** start Passage to read **

But the phrase "between a rock and hard place" comes to mind when considering the position online sellers find themselves when it comes to eBay's requirements, the rock being eBay, and the hard place being shipping carriers. That frequently means the United States Postal Service, for lower volume shippers in particular. The reality is, USPS tracking problems do occur, and eBay judges sellers for factors outside their control.
USPS experiences glitches in which it recycles tracking numbers - see this August news story - and the problem crops up periodically. Last week, a reader wrote to me about duplicate tracking numbers:
"A couple of months ago, I shipped 2 different packages (on different days) with tracking numbers. It turned out that there was a duplicate tracking number on another package (mailed from a different post office here in Miami) for each of the packages that I mailed. I brought this to the attention of the manager at my PO. When I was at the PO this AM, the clerk told me that it happened again to 2 other people. It seems that there are duplicate tracking numbers "floating" around out there that have the potential for creating quite a mess with those of us that sell on eBay. My packages with the duplicate numbers showed the packages being initially scanned at my PO but then going to 2 totally wrong sorting facilities and being delivered to a totally different addresses than my packages were supposed to go to. My packages did end up being delivered to my buyers but the scans never showed that they were delivered (lucky for me that my buyers were honest!)."

** end Passage to read **
** start Recorded data **

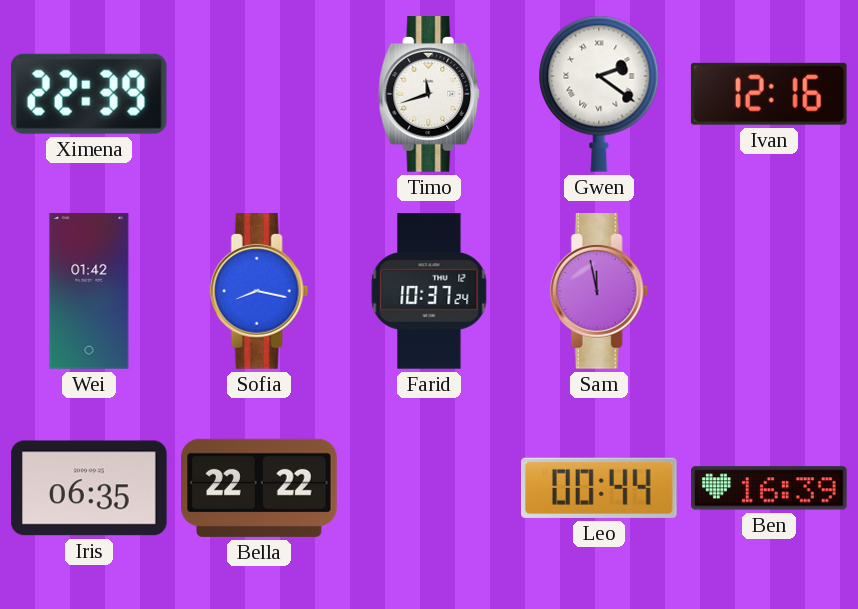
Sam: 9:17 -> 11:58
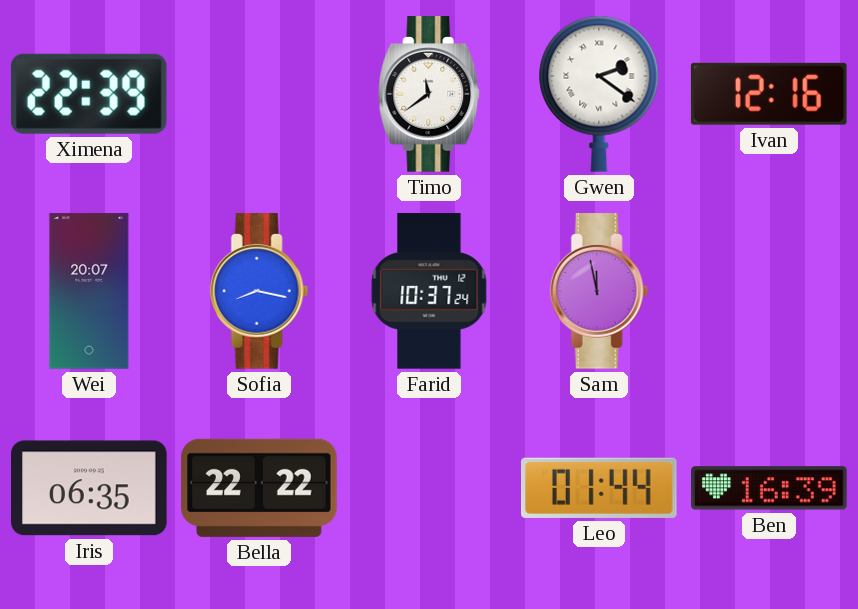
Timo: 11:42 -> 11:39
Wei: 01:42 -> 20:07
Leo: 00:44 -> 01:44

** end Recorded data **

* [Problem requirements]
Answer these questions about the passage on USPS tracking problems:
1. In the phrase "between a rock and hard place," what is the hard place?
2. From where were the other packages that shared the reader's tracking numbers mailed?
3. What did the clerk tell the reader at the post office that morning?

* [Reply]
1. Shipping carriers.
2. From a different post office in Miami.
3. That it had happened again to 2 other people.